=== TASK INSTRUCTIONS ===
Exact copy, no pictures: set down every entry below as written.

[Images with changed objects]
[Start of section]

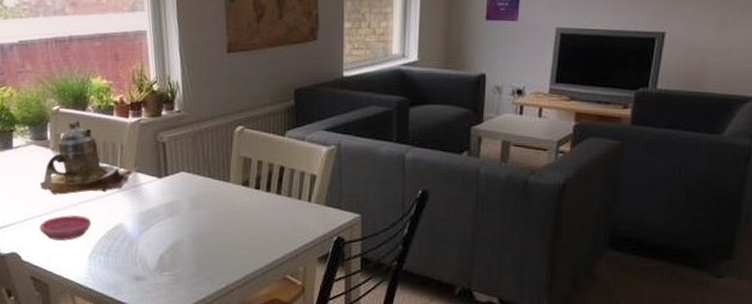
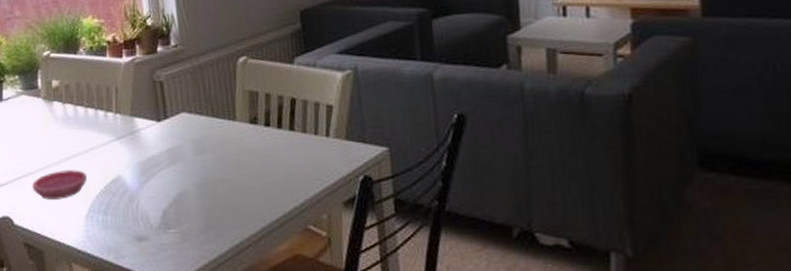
teapot: present [40,121,138,195] -> none [32,65,135,148]

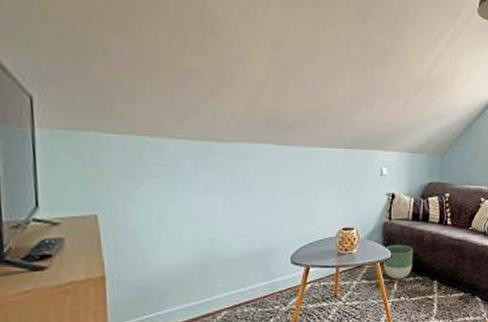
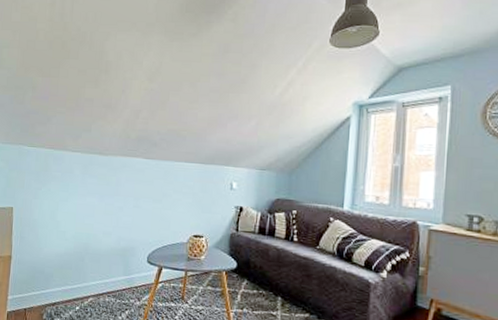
planter: present [384,244,414,279] -> none [229,255,258,291]

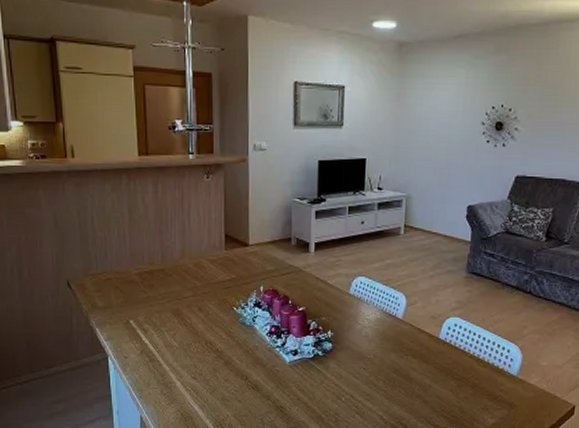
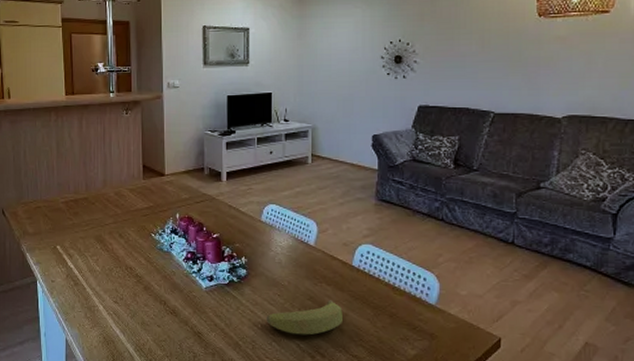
banana: none [351,372,427,407] -> present [267,300,342,335]

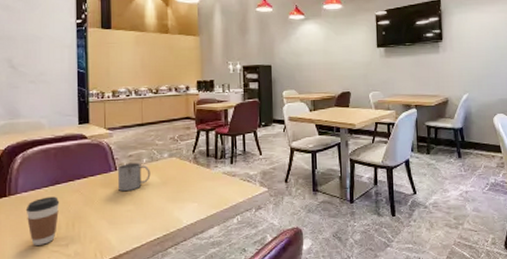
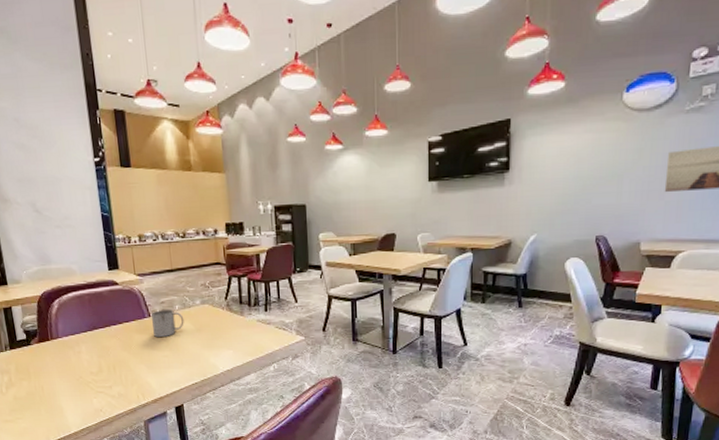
coffee cup: present [25,196,60,245] -> none [68,341,100,386]

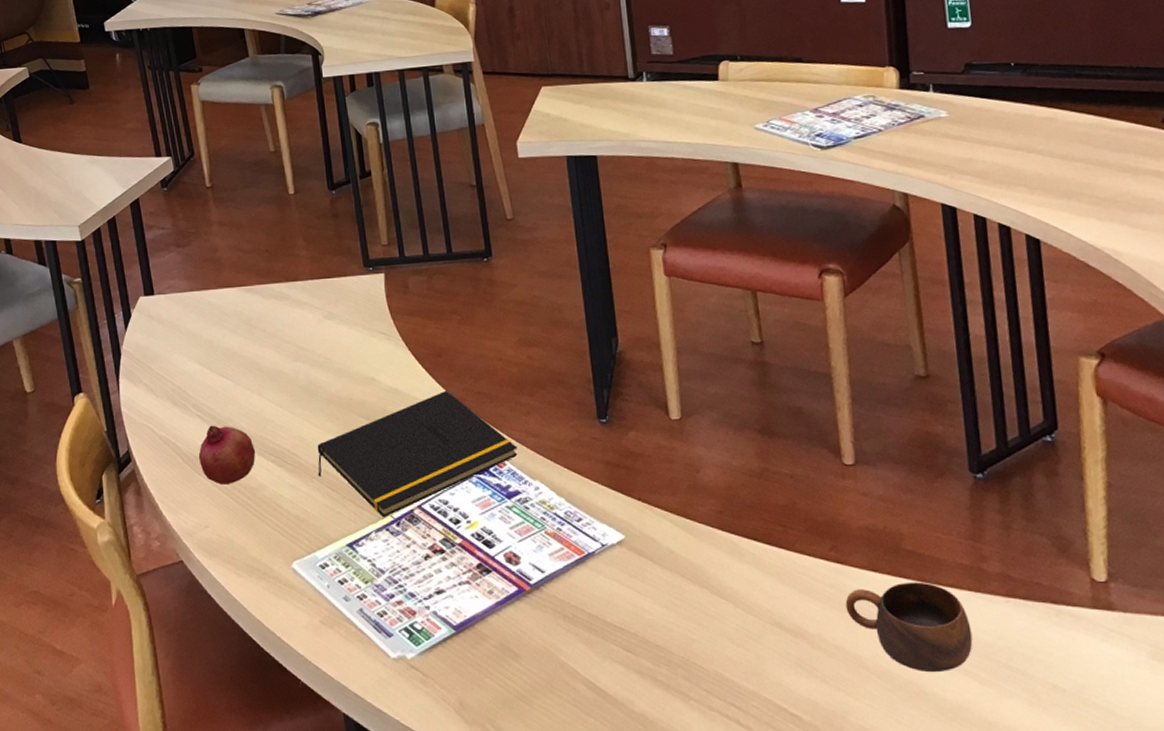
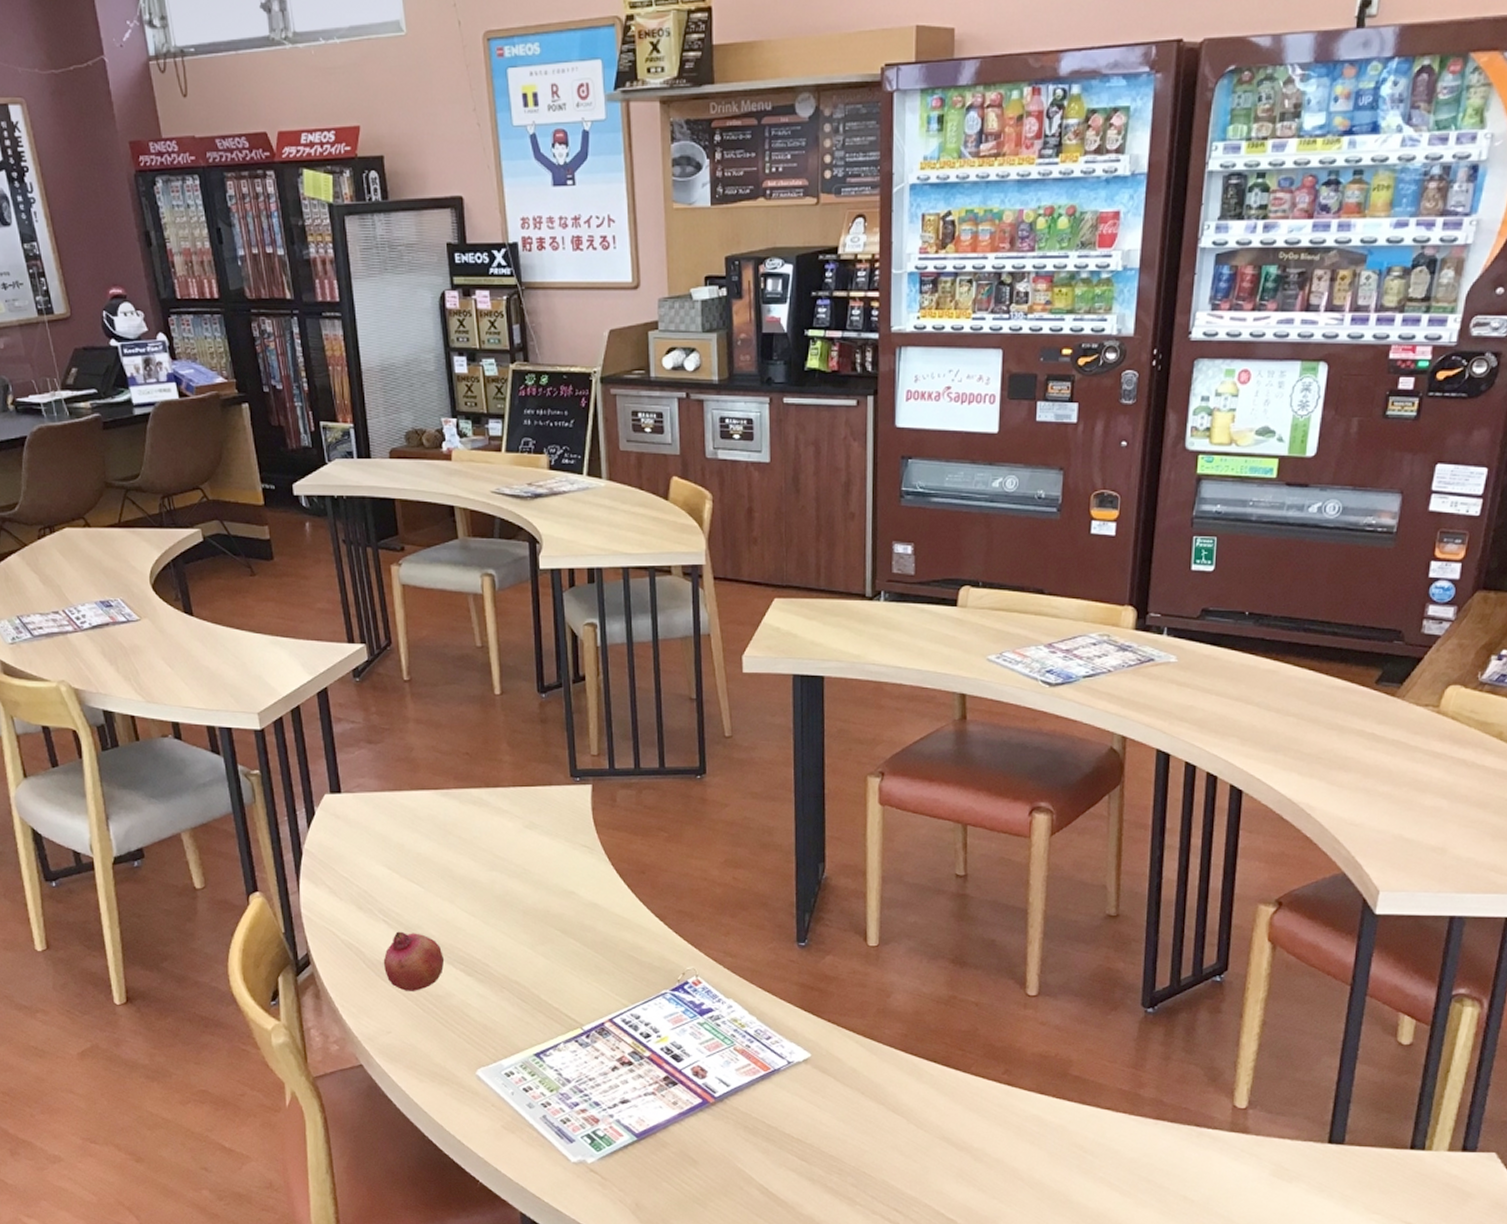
notepad: present [317,390,518,518] -> none [508,907,714,1030]
cup: present [845,582,973,673] -> none [1010,1104,1121,1185]

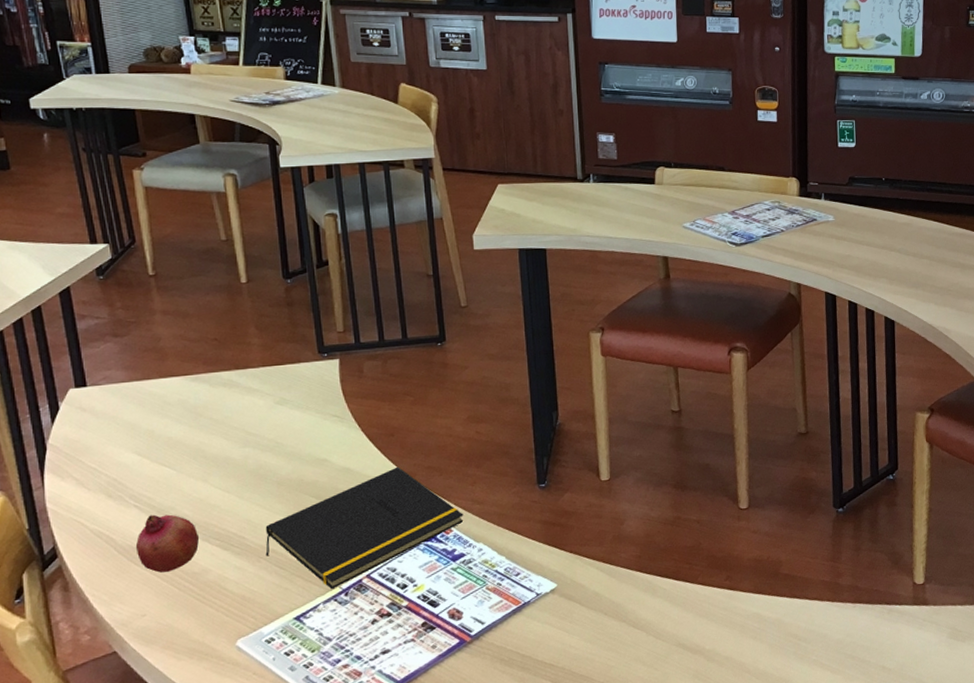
notepad: none [508,907,714,1030] -> present [265,466,464,590]

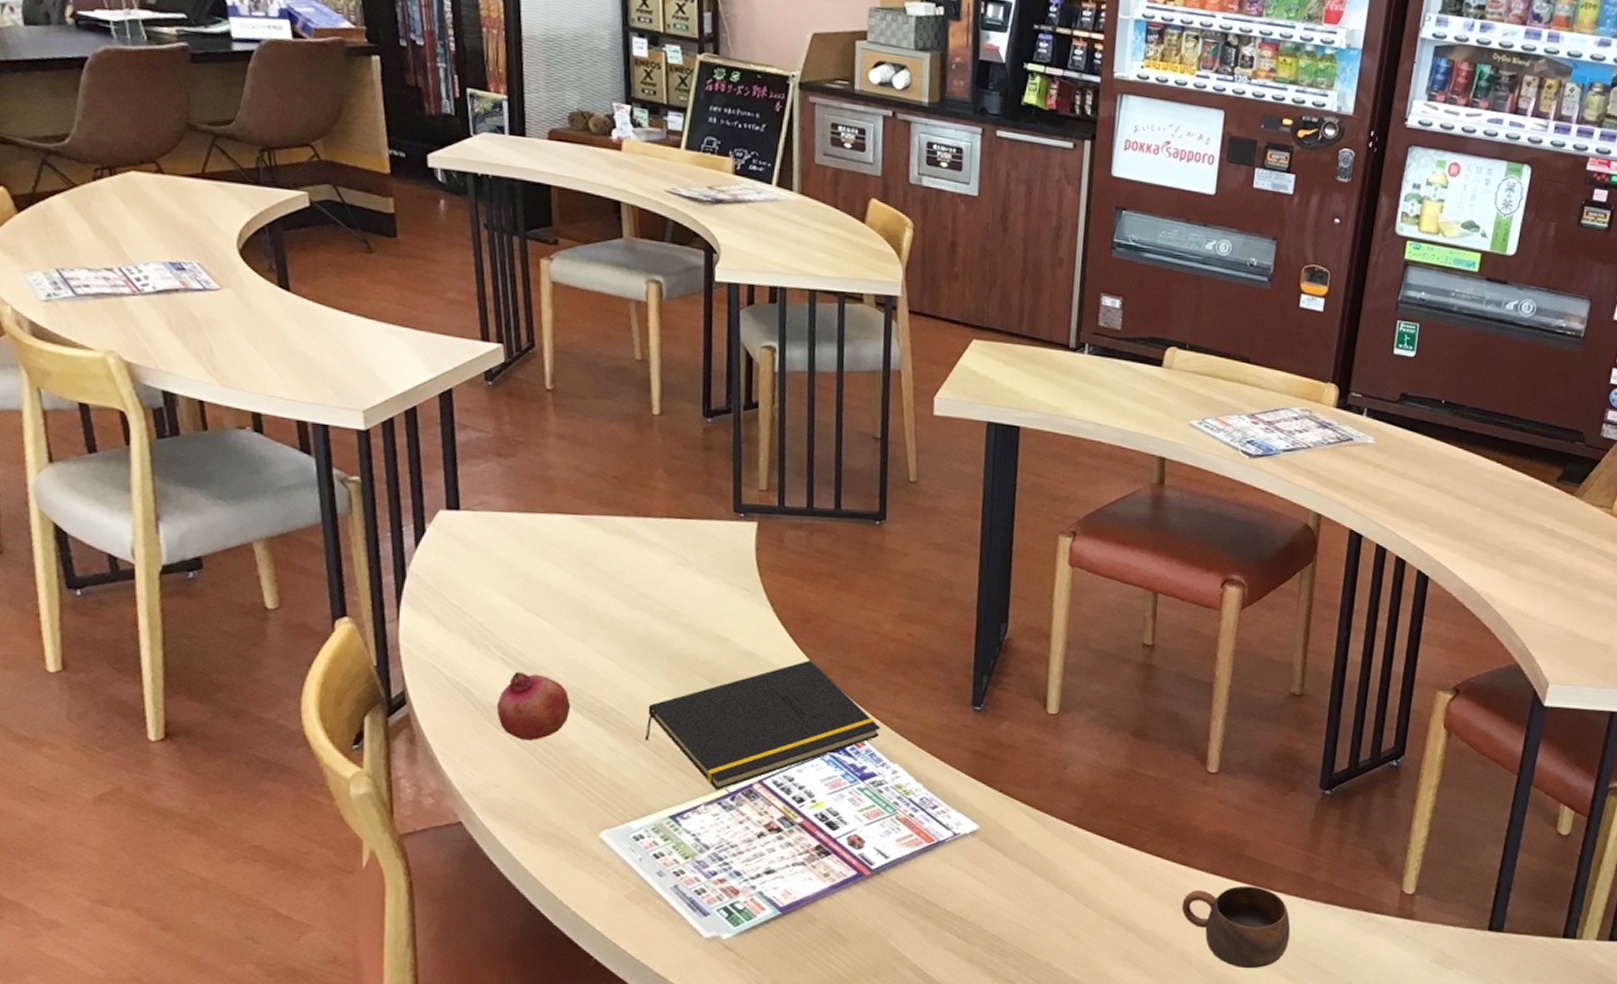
cup: none [735,598,828,669] -> present [1181,885,1291,969]

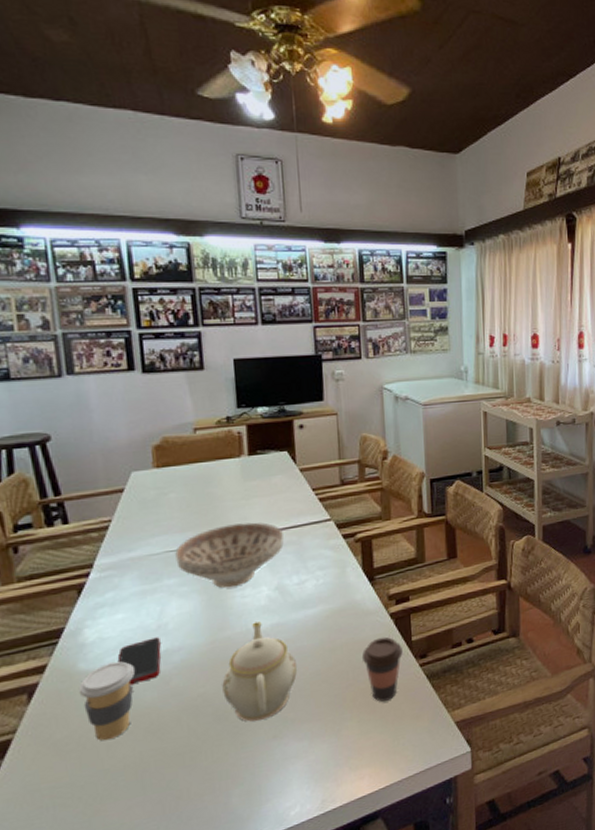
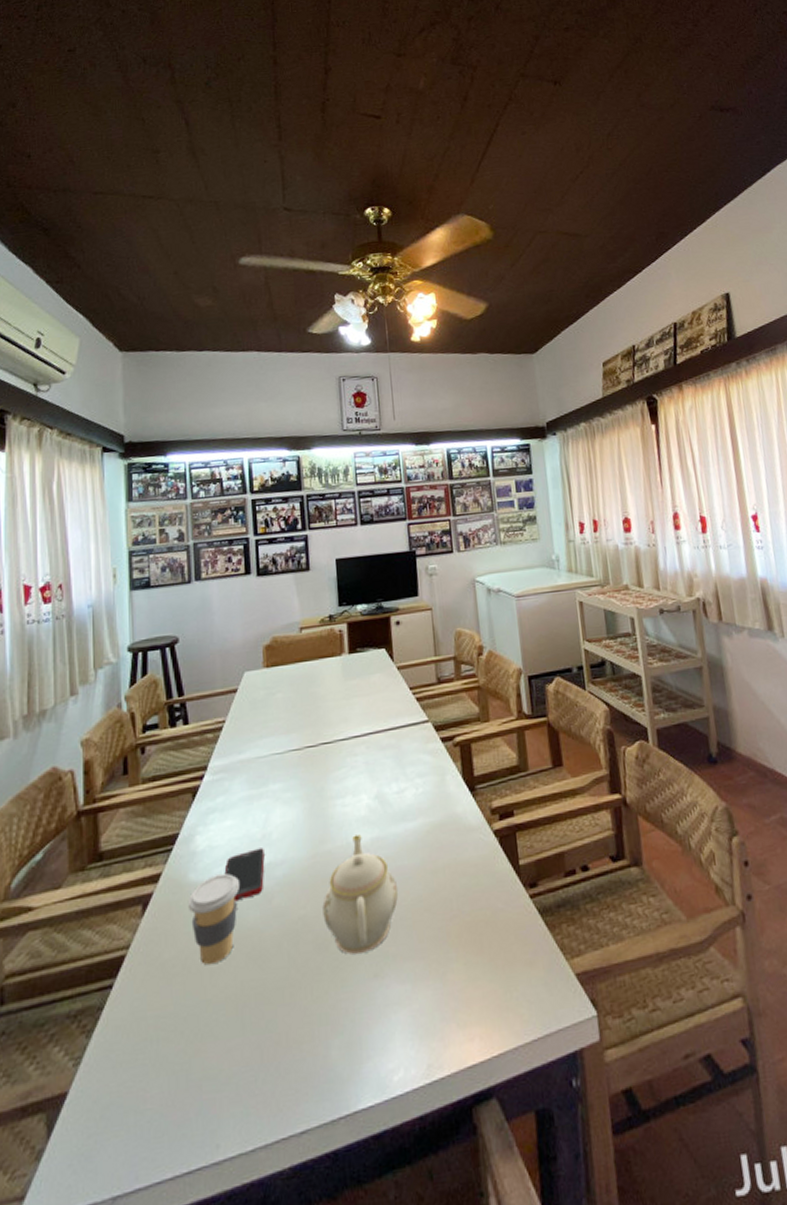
decorative bowl: present [175,522,284,588] -> none [281,723,383,796]
coffee cup: present [361,636,403,702] -> none [465,858,510,940]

[End of section]

=== RESPONSE AREA ===
teapot: present [40,121,138,195] -> none [32,65,135,148]

planter: present [384,244,414,279] -> none [229,255,258,291]

banana: none [351,372,427,407] -> present [267,300,342,335]

coffee cup: present [25,196,60,245] -> none [68,341,100,386]

notepad: present [317,390,518,518] -> none [508,907,714,1030]
cup: present [845,582,973,673] -> none [1010,1104,1121,1185]

notepad: none [508,907,714,1030] -> present [265,466,464,590]

cup: none [735,598,828,669] -> present [1181,885,1291,969]

decorative bowl: present [175,522,284,588] -> none [281,723,383,796]
coffee cup: present [361,636,403,702] -> none [465,858,510,940]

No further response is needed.